Exercise instructions
Present every text line from the entries below as a Markdown table with two columns, "Row" and "Text line", numbering the rows in order and omitting blank lines. Leave the pictures out of the table.

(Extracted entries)
──────────────────────────────

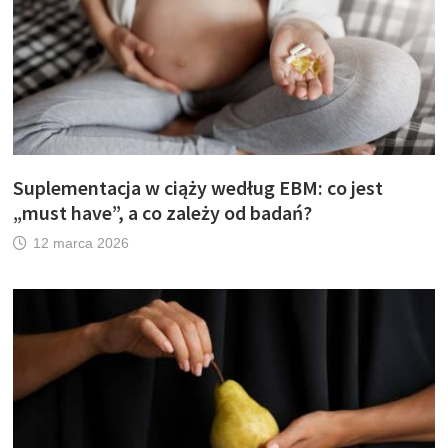
Suplementacja w ciąży według EBM: co jest
„must have”, a co zależy od badań?
12 marca 2026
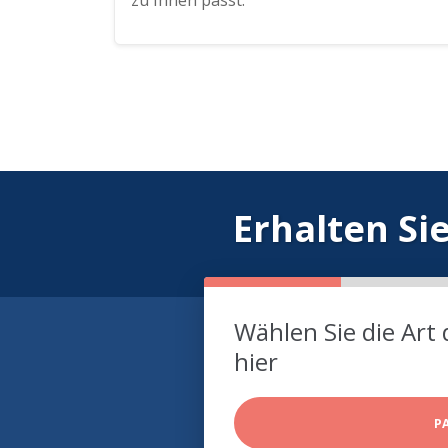
zu Ihnen passt.
Erhalten Si
Wählen Sie die Art 
hier
P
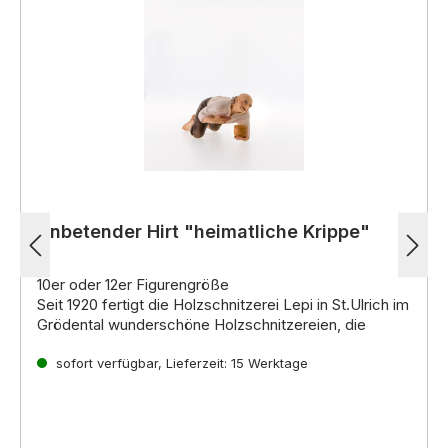
Anbetender Hirt "heimatliche Krippe"
10er oder 12er Figurengröße
Seit 1920 fertigt die Holzschnitzerei Lepi in St.Ulrich im
Grödental wunderschöne Holzschnitzereien, die
weltweit für ihre hohe Qualität und einzigartige
Ausdruckskraft bekannt sind. Die erfahrenen
sofort verfügbar, Lieferzeit: 15 Werktage
Kunsthandwerker der Familie Lepi führen die lange
Einzigartige Krippenfiguren für jeden Geschmack
Familientradition fort und fertigen mit Leidenschaft
Ob im
venezianischen, alpenländischen,
und Hingabe einzigartige Werke aus Holz.
neapolitanischen oder orientalischen Stil
,
die
Krippenfiguren von Lepi begeistern mit ihrer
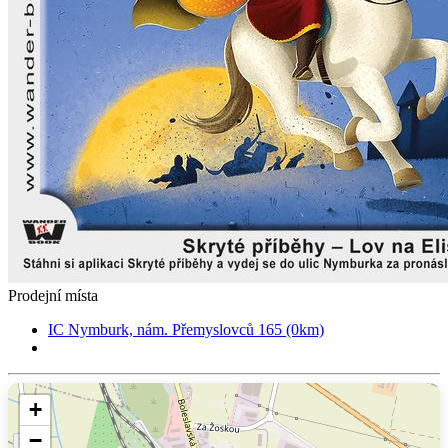
Prodejní místa
IC Nymburk, nám. Přemyslovců 165 (0km)
+
−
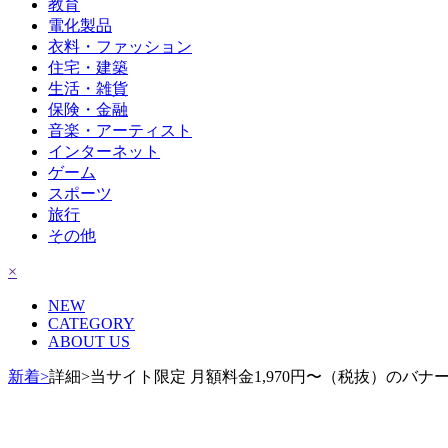
教育
電化製品
衣料・ファッション
住宅・建築
生活・雑貨
保険・金融
音楽・アーティスト
インターネット
ゲーム
スポーツ
旅行
その他
×
NEW
CATEGORY
ABOUT US
新着>
詳細>当サイト限定 月額料金1,970円〜（税抜）のバナ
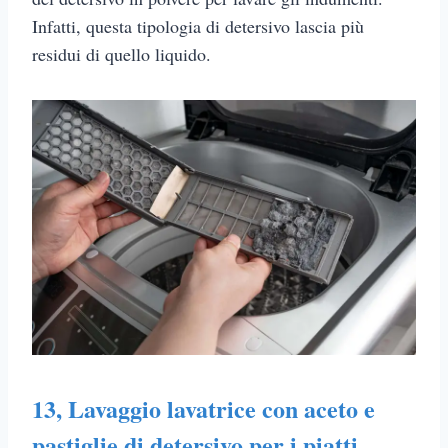
Infatti, questa tipologia di detersivo lascia più
residui di quello liquido.
13,
Lavaggio lavatrice con aceto e
pastiglie di detersivo per i piatti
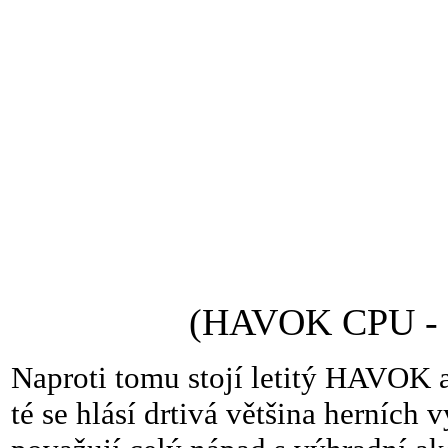
(HAVOK CPU -
Naproti tomu stojí letitý HAVOK 
té se hlásí drtivá většina herních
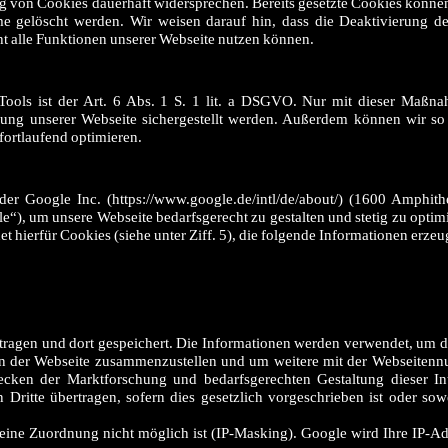
 von Cookies dauerhaft widersprechen. Bereits gesetzte Cookies können
e gelöscht werden. Wir weisen darauf hin, dass die Deaktivierung d
ht alle Funktionen unserer Webseite nutzen können.
Tools ist der Art. 6 Abs. 1 S. 1 lit. a DSGVO. Nur mit dieser Maßn
rung unserer Webseite sichergestellt werden. Außerdem können wir so S
fortlaufend optimieren.
er Google Inc. (https://www.google.de/intl/de/about/) (1600 Amphith
, um unsere Webseite bedarfsgerecht zu gestalten und stetig zu optim
 hierfür Cookies (siehe unter Ziff. 5), die folgende Informationen erzeu
tragen und dort gespeichert. Die Informationen werden verwendet, um d
en der Webseite zusammenzustellen und um weitere mit der Webseitenn
cken der Marktforschung und bedarfsgerechten Gestaltung dieser Int
Dritte übertragen, sofern dies gesetzlich vorgeschrieben ist oder sowe
eine Zuordnung nicht möglich ist (IP-Masking). Google wird Ihre IP-Ad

──────────────────────────────

Response
| Row | Text line |
|---|---|
| 1 | Suplementacja w ciąży według EBM: co jest |
| 2 | „must have”, a co zależy od badań? |
| 3 | 12 marca 2026 |
| 4 | zu Ihnen passt. |
| 5 | Erhalten Si |
| 6 | Wählen Sie die Art  |
| 7 | hier |
| 8 | P |
| 9 | Anbetender Hirt "heimatliche Krippe" |
| 10 | 10er oder 12er Figurengröße |
| 11 | Seit 1920 fertigt die Holzschnitzerei Lepi in St.Ulrich im |
| 12 | Grödental wunderschöne Holzschnitzereien, die |
| 13 | weltweit für ihre hohe Qualität und einzigartige |
| 14 | Ausdruckskraft bekannt sind. Die erfahrenen |
| 15 | sofort verfügbar, Lieferzeit: 15 Werktage |
| 16 | Kunsthandwerker der Familie Lepi führen die lange |
| 17 | Einzigartige Krippenfiguren für jeden Geschmack |
| 18 | Familientradition fort und fertigen mit Leidenschaft |
| 19 | Ob im |
| 20 | venezianischen, alpenländischen, |
| 21 | und Hingabe einzigartige Werke aus Holz. |
| 22 | neapolitanischen oder orientalischen Stil |
| 23 | , |
| 24 | die |
| 25 | Krippenfiguren von Lepi begeistern mit ihrer |
| 26 | Prodejní místa |
| 27 | IC Nymburk, nám. Přemyslovců 165 (0km) |
| 28 | + |
| 29 | − |
| 30 | 教育 |
| 31 | 電化製品 |
| 32 | 衣料・ファッション |
| 33 | 住宅・建築 |
| 34 | 生活・雑貨 |
| 35 | 保険・金融 |
| 36 | 音楽・アーティスト |
| 37 | インターネット |
| 38 | ゲーム |
| 39 | スポーツ |
| 40 | 旅行 |
| 41 | その他 |
| 42 | × |
| 43 | NEW |
| 44 | CATEGORY |
| 45 | ABOUT US |
| 46 | 新着> |
| 47 | 詳細>当サイト限定 月額料金1,970円〜（税抜）のバナ |
| 48 | Infatti, questa tipologia di detersivo lascia più |
| 49 | residui di quello liquido. |
| 50 | 13, |
| 51 | Lavaggio lavatrice con aceto e |
| 52 | pastiglie di detersivo per i piatti |
| 53 | (HAVOK CPU - |
| 54 | Naproti tomu stojí letitý HAVOK  |
| 55 | té se hlásí drtivá většina herních |
| 56 |  von Cookies dauerhaft widersprechen. Bereits gesetzte Cookies können |
| 57 | e gelöscht werden. Wir weisen darauf hin, dass die Deaktivierung d |
| 58 | ht alle Funktionen unserer Webseite nutzen können. |
| 59 | Tools ist der Art. 6 Abs. 1 S. 1 lit. a DSGVO. Nur mit dieser Maßn |
| 60 | rung unserer Webseite sichergestellt werden. Außerdem können wir so S |
| 61 | fortlaufend optimieren. |
| 62 | er Google Inc. (https://www.google.de/intl/de/about/) (1600 Amphith |
| 63 | , um unsere Webseite bedarfsgerecht zu gestalten und stetig zu optim |
| 64 |  hierfür Cookies (siehe unter Ziff. 5), die folgende Informationen erzeu |
| 65 | tragen und dort gespeichert. Die Informationen werden verwendet, um d |
| 66 | en der Webseite zusammenzustellen und um weitere mit der Webseitenn |
| 67 | cken der Marktforschung und bedarfsgerechten Gestaltung dieser Int |
| 68 | Dritte übertragen, sofern dies gesetzlich vorgeschrieben ist oder sowe |
| 69 | eine Zuordnung nicht möglich ist (IP-Masking). Google wird Ihre IP-Ad |